§ REQUIRED WORK
Every line below that holds "optical" must be copied.

§ EXERCISE INPUT
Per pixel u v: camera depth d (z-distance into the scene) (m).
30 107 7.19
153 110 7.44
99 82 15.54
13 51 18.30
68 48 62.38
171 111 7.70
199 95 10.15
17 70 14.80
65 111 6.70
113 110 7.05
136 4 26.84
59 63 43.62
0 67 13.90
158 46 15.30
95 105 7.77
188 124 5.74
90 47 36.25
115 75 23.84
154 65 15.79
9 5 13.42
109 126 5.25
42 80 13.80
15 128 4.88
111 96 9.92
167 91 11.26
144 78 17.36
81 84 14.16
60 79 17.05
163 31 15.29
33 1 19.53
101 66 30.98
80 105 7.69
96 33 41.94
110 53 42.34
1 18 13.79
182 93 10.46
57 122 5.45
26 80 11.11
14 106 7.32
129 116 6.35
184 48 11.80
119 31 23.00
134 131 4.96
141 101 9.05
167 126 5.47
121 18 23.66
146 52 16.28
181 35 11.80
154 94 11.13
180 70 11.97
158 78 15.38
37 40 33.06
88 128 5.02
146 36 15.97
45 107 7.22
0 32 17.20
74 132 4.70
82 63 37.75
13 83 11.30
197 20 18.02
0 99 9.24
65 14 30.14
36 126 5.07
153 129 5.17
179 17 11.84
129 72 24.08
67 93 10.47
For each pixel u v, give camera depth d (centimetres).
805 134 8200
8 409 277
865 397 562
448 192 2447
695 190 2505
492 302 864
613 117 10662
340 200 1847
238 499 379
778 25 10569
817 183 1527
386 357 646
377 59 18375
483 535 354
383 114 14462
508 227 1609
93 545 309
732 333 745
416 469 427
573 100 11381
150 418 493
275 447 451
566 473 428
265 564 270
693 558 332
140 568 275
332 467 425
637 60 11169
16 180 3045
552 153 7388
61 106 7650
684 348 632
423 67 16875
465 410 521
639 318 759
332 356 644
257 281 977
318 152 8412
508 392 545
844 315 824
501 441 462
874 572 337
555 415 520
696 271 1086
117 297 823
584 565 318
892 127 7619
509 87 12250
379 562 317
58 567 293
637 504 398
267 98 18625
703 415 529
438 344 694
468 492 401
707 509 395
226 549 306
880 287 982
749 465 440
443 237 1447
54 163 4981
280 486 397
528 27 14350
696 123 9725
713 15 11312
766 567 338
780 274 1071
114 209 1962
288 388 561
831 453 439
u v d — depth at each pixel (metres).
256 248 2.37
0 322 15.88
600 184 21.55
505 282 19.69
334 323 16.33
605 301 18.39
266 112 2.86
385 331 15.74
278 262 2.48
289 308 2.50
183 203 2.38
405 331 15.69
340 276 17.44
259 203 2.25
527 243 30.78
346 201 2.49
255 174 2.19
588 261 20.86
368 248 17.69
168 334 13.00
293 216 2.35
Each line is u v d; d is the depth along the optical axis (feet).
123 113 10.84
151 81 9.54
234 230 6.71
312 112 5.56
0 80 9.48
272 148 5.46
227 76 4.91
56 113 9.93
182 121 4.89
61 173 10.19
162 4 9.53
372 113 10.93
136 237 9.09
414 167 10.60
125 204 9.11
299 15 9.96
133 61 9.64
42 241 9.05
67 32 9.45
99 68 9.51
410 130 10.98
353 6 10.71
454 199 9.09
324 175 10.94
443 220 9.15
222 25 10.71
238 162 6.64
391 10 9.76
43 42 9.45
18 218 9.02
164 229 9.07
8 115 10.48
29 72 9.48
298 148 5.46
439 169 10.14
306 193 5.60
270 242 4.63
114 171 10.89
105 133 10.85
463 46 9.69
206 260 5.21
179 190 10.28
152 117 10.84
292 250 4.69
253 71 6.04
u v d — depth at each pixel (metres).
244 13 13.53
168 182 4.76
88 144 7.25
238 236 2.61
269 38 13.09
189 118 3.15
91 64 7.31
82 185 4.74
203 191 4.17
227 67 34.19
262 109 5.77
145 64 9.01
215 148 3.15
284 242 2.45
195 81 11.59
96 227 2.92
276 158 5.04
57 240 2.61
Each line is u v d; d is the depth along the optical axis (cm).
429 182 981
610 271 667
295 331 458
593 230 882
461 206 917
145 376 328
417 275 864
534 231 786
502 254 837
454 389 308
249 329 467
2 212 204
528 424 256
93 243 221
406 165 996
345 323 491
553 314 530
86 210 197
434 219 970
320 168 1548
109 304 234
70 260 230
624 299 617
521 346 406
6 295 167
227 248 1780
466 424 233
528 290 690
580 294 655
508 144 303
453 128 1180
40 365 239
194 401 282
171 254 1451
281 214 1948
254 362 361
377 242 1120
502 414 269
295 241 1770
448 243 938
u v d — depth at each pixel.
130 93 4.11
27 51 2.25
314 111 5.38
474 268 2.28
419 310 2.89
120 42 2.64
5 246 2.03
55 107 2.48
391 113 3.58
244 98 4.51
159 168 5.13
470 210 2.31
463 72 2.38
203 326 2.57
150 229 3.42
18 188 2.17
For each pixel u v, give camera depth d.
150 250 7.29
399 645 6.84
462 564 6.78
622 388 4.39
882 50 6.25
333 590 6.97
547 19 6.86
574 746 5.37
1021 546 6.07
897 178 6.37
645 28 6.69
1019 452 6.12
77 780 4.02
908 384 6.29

§ ANSWER TO THE EXERCISE
Each line is u v d; d is the depth along the optical axis (feet).
Each line is u v d; d is the depth along the optical axis (cm).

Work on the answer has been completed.